Chris recommended a slice of Ube Cheesecake – a purple yam cheesecake sprinkled with coconut served with coconut ice cream £7.50 and the Sans Rival a modern Filipino dessert made with dulce de leche buttercream, cashews and meringue served with vanilla ice cream £8.00.

Jeremy a talented chef from the Philippines

We asked if the chefs were Filipino – ‘oh yes’ said Chris – our Executive Chef is Jeremy Villanueva. Jeremy has a seriously impressive CV having worked not only for Holland America cruises but also for many famous London restaurants including Le Gavroche, Brasserie Roux and Le Boudin Blanc before joining Romulo in 2018.
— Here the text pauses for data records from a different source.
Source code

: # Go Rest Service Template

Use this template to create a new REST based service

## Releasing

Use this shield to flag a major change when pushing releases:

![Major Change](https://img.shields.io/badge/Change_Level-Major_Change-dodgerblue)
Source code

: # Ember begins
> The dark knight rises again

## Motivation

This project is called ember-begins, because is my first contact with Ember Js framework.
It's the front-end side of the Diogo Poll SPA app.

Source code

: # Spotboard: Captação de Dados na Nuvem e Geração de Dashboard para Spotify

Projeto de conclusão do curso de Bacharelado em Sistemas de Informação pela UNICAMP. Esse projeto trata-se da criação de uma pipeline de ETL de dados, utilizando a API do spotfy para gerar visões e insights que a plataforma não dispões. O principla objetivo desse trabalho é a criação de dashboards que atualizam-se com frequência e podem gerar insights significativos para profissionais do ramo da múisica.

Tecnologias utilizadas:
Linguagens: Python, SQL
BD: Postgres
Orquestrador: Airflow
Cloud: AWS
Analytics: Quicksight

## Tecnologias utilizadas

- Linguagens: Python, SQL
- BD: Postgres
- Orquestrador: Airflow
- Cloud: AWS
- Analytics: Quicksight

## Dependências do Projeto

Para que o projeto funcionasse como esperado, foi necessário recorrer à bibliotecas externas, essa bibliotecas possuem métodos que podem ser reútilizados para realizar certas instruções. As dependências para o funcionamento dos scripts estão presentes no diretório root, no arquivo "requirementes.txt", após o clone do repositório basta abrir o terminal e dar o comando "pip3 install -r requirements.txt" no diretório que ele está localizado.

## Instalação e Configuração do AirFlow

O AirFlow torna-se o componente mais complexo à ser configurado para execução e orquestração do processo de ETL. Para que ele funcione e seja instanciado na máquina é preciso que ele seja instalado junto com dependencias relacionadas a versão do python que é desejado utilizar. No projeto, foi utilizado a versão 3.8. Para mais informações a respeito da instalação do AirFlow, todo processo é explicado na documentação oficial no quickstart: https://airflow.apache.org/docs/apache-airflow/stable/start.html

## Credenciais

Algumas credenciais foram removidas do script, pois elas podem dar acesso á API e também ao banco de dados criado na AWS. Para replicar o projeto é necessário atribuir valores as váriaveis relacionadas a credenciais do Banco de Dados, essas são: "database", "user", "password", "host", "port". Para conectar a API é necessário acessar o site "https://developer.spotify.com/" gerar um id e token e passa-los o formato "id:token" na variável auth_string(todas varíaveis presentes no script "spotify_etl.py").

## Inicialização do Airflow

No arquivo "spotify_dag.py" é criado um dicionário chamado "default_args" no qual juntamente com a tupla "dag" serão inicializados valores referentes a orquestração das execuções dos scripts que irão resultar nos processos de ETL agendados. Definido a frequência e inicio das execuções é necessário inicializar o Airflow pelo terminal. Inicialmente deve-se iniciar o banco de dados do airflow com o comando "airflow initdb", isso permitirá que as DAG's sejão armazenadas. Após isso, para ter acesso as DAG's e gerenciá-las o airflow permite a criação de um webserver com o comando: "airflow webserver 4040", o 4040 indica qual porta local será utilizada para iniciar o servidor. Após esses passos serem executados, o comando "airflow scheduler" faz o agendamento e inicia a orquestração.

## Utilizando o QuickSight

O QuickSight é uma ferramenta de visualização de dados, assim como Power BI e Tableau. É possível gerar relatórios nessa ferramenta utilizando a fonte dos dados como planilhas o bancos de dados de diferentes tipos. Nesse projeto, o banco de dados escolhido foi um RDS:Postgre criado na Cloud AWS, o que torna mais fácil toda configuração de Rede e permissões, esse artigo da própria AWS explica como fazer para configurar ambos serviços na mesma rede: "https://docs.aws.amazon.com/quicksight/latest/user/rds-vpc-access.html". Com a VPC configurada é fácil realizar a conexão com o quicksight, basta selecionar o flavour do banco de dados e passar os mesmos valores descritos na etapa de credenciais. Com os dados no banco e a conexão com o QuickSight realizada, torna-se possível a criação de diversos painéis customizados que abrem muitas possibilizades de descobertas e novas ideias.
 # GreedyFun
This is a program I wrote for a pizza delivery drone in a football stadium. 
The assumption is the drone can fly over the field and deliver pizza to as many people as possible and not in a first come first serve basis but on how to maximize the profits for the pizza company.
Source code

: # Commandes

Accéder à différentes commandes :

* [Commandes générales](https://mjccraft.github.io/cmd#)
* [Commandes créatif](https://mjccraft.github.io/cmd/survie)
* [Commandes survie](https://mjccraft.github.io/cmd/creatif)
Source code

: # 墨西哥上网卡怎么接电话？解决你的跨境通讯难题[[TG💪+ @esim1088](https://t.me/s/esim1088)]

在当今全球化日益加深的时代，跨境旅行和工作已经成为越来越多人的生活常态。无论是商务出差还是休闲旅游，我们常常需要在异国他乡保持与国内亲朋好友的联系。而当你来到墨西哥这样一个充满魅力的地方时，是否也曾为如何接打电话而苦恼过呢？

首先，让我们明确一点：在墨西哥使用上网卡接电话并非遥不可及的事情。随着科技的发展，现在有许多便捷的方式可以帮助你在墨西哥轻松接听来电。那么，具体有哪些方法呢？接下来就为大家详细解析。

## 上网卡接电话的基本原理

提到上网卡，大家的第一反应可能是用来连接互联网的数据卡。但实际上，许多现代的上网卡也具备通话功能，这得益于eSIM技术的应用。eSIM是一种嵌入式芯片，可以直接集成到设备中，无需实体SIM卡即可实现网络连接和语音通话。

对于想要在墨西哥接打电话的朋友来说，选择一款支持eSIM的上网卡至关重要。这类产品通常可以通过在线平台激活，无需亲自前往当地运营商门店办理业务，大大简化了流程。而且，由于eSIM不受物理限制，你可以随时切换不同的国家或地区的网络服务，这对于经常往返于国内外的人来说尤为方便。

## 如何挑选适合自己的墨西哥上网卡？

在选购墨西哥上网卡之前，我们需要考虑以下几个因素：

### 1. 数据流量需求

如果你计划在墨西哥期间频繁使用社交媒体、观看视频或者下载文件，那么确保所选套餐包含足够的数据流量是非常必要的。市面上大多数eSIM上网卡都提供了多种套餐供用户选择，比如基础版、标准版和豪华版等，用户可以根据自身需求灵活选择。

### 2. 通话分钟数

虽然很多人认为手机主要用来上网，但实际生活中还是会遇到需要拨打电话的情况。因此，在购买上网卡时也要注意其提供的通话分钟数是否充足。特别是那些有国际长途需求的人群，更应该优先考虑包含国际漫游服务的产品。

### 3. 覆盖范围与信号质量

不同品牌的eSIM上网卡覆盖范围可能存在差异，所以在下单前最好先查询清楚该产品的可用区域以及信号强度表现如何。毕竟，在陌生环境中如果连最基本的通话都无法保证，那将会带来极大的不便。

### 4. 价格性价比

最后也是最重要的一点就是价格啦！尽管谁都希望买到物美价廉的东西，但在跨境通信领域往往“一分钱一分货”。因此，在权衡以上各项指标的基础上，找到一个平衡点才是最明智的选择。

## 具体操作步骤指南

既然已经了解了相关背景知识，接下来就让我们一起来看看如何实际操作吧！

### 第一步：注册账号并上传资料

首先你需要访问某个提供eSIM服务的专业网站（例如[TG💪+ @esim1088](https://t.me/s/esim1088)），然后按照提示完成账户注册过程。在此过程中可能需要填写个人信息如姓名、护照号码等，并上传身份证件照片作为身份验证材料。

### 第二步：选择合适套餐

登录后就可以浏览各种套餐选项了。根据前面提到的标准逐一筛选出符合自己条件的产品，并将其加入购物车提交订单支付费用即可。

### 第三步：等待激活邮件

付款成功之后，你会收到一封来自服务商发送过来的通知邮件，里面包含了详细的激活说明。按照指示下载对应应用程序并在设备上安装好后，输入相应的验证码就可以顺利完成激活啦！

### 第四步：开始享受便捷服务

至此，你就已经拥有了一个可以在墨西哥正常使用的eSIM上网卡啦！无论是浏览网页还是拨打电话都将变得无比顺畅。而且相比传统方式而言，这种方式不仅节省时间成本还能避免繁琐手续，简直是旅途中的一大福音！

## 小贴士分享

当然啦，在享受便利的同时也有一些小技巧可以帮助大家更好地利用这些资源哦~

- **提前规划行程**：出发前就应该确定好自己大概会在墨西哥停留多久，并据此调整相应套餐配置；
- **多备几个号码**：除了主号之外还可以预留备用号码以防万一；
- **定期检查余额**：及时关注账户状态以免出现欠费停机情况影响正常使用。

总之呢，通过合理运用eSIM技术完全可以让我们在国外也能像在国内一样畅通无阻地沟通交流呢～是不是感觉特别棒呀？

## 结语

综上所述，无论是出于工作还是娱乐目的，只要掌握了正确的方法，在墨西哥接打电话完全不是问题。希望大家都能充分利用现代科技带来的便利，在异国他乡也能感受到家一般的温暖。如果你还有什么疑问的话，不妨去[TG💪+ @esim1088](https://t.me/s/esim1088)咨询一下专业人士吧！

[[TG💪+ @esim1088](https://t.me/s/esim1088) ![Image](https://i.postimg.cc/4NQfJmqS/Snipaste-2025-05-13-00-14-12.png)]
A great introduction to Filipino food

Romulo Café is obviously a much loved and cared for family business – even the stairs down to the toilets have been decorated with flair. The only thing that we felt a little out of keeping was the entrance way and bar, but plans for this, we understand, are in hand.

Romulo Café proved to be a great introduction to Filipino food. We loved both the tasty cuisine and the restaurant, giving it 8.5 out of 10 – and that will rise to at least a 9 when the entrance area/bar has been sorted out. Can’t wait to go back.

For afternoon tea aficionados Romulo Café offer a special Fillipino Afternoon Tea. The restaurant also has several special menu options. Lunch only on Friday, Saturday and Sunday. Romulo Café 343 Kensington High Street, London W8 6NW.